The domain restriction rule provides increased safety without covering
up essential problems.
Figure 9
Biased-based
free energy estimates from a branched MBMetaD trajectory.
The bias-based PMF estimate of the primary trajectory at 200 ns (left)
is compared with estimates at 300 ns from direct continuation of that
trajectory (middle) and continuation from a new random equilibrated
initial conformation (right). The prominent differences between the
two show that sampling remains highly autocorrelated on a 100 ns time
scale even when biased, a hysteresis that properly indicates the presence
of hidden barriers.
Conclusions
The
new method MBMetaD fundamentally eliminates one of the primary
limitations of metadynamics, that adding energy indefinitely causes
undesired and irreversible change in many sensitive dynamical systems,
by providing an effective and convenient self-limiting mechanism that
causes it to fill up to a flexibly defined free energy level and no
farther—requiring no a priori estimate of
barrier heights but rather estimating them on-the-fly as necessary.
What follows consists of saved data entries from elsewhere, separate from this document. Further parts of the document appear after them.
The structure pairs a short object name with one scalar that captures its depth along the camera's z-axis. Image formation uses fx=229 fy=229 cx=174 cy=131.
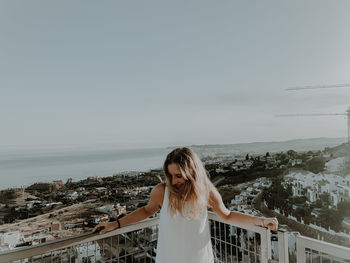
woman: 1.34
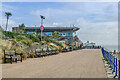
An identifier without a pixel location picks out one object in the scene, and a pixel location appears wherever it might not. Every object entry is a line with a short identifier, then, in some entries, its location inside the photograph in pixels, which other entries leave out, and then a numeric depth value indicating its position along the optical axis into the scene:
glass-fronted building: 55.40
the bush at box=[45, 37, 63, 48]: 24.01
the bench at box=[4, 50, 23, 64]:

This allows for more focused study that should be especially practical
when using many CVs at once and incidentally demonstrates a solution
to the problem of boundary artifacts in metadynamics on domains of
any shape in any number of dimensions. Most importantly, it means
that using MBMetaD makes designing good CVs for metadynamics simpler.
If energy is no longer added in regions of CV space that are irrelevant
to transition mechanisms, the CVs no longer must be carefully tuned
there.Furthermore, having a controlled energy level makes setting
the
hill height and the tempering rates for WTMetaD and TTMetaD simpler.
Current practice requires users to choose their desired energy level
by balancing the level of tempering with the initial rate of biasing;[9,26] but the tempering must also be matched to only partially known CV
hysteresis time scales, and the biasing rate must also be matched
to the only partially known rate of dissipation in the system. Thus,
the parameters are overdetermined in a manner depending on unknowns
with opaque trade-offs; using MBMetaD to disentangle the choice of
final energy level from the choice of tempering rate and hill height
can make the choices more straightforward. Additional technical complexity
of the method for the implementer is therefore counterbalanced by
decreased intuitive complexity for actual application.By restricting
our changes to the hill function alone, we ensure
compatibility with many other advances in metadynamics methodology
that cannot be discussed in depth here. For instance, the new procedure
is compatible in principle with untempered,[7] well-tempered,[26] and transition-tempered[27] metadynamics, multiple walkers[40] and bias exchange,[29] driven
metadynamics,[42] experimentally directed
(ensemble-biased) metadynamics,[39,79] concurrent metadynamics,[30] multiple time steps,[80] and any choice of CV. It is not compatible with adaptive Gaussian
hills[32] but is compatible with field-coordinate
metadynamics.[18] As noted earlier, it is
implemented in a public fork of the PLUMED2 package[49] and is available with a short guide upon request.Moreover, there is little reason to think that this strategy applies
only to metadynamics. All other adaptive enhanced sampling methods
such as the adaptive biasing force[11,12] and orthogonal
space random walk[81] approaches can similarly
suffer hysteresis effects related to adding reckless driving forces
when their parameters are set too aggressively. It may be that adding
region-limiting mechanisms like the one presented here may allow for
more of those aggressive parameter choices to be used safely, with
substantial potential efficiency gains. In each case, one could use
the bias and an auxiliary histogram together to determine regions
of interest on the fly based on the simple definitions we propose
here, such as ‘everything less than 2 kT above the barrier
between these two states’.Finally, we find the physical
underpinnings of MBMetaD unexpectedly
natural, and we hope they will inspire further thought in the field.
The new hills can be understood as approximate Green’s functions
of diffusion inside the domain of interest plus an approximate quasistationary
distribution in the exterior of the domain. Mathematical work on the
foundations of accelerated dynamics[82,83] is finding
deep theoretical power in using quasistationary distributions in lifting
the Green’s function of a coarse-grained Markov process onto
a fine-grained configuration space. Therefore, the MBMetaD hills appear
to emerge as approximate mixed-resolution Green’s functions,
connecting the worlds of Markov state modeling, accelerated dynamics,
multiscale modeling, and CV-based adaptive enhanced sampling in a
surprising way.